The need for new water cannons for the federal and state police of Germany was first discussed at the 2005 Innenministerkonferenz; some older Wasserwerfer 9000s, previously criticised for safety concerns, were due to be retired following the 2006 FIFA World Cup that would take place across Germany. Following a tendering process by the Federal Ministry of the Interior's procurement agency, the contract to build these new water cannons was won by Austrian fire engine manufacturer Rosenbauer in 2008, and development of the Wasserwerfer 10000 commenced.

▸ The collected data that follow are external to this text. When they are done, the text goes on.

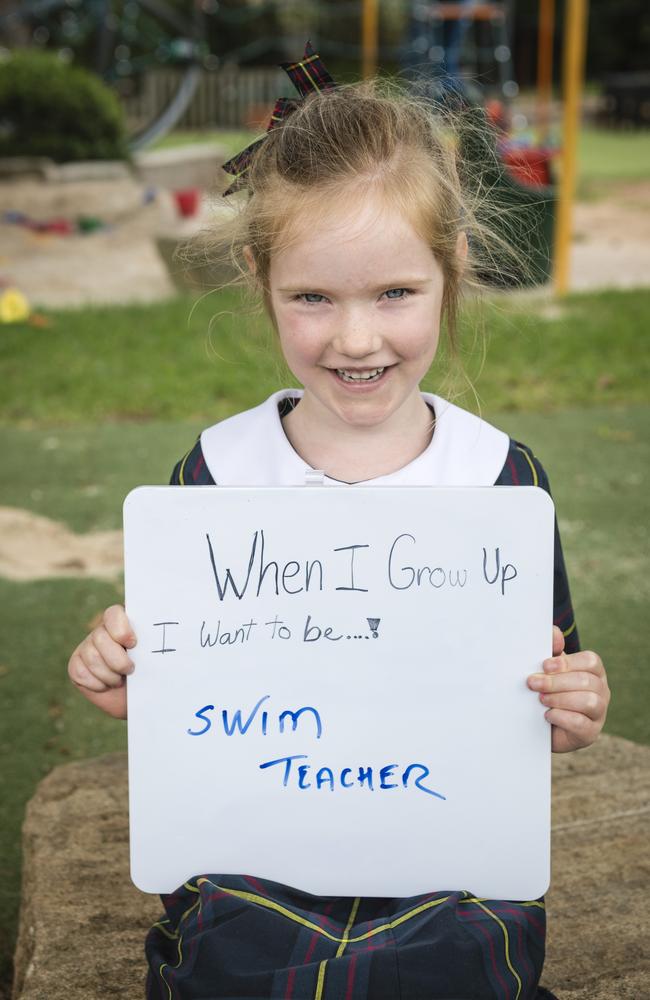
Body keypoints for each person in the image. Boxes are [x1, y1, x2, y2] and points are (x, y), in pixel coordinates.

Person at [67, 44, 609, 1000]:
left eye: (395, 293)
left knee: (458, 966)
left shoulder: (504, 483)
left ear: (455, 268)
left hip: (450, 868)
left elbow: (548, 696)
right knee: (233, 963)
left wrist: (572, 706)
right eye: (312, 298)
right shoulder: (212, 476)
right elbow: (184, 687)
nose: (356, 339)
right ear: (258, 277)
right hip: (253, 864)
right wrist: (126, 675)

The first prototype Wasserwerfer 10000 was handed over to the Federal Ministry of the Interior in 2009, and the first production examples were delivered to state police forces in Hamburg, Berlin, Saxony, North Rhine-Westphalia and Baden-Württemberg between 2010 and 2011. The Wasserwerfer 10000 is built on the Mercedes-Benz Actros 3341 tri-axle truck chassis with an armored angular body, preventing rioters from climbing onto the roof and projectiles from damaging it, and is equipped with a polycarbonate shatter-proof windshield. Three spray nozzles aimed with integrated closed-circuit television cameras and controlled by joysticks are positioned on the roof; two on the front and one on the rear of the truck. Loudspeakers are also equipped. The vehicle is operated by a crew of five police officers.

A total of 78 Wasserwerfer 10000s were ordered by police forces across Germany throughout its production run, replacing 117 Wasserwerfer 9000s in a replacement scheme lasting until 2019. As of 2020, following a total of 15 operated by the Bundespolizei, the largest operators of Wasserwerfer 10000s include the states of Hamburg and North Rhine-Westphalia, both operating six of the type, and Berlin and Bavaria, who operate five. Wasserwerfer 10000s have been used in a number of protests and riot control scenarios, including a large deployment at protests during the 2017 G20 Hamburg summit.

The effectiveness of the Wasserwerfer 10000's polycarbonate windshield was questioned in 2014 following an incident in a Thuringia state police training exercise, in which mock rioters damaged the windshield by throwing plastic bottles, eggs and tennis balls at it.

The Wasserwerfer 10000 is also exported and entered service with Slovenian National Police Force.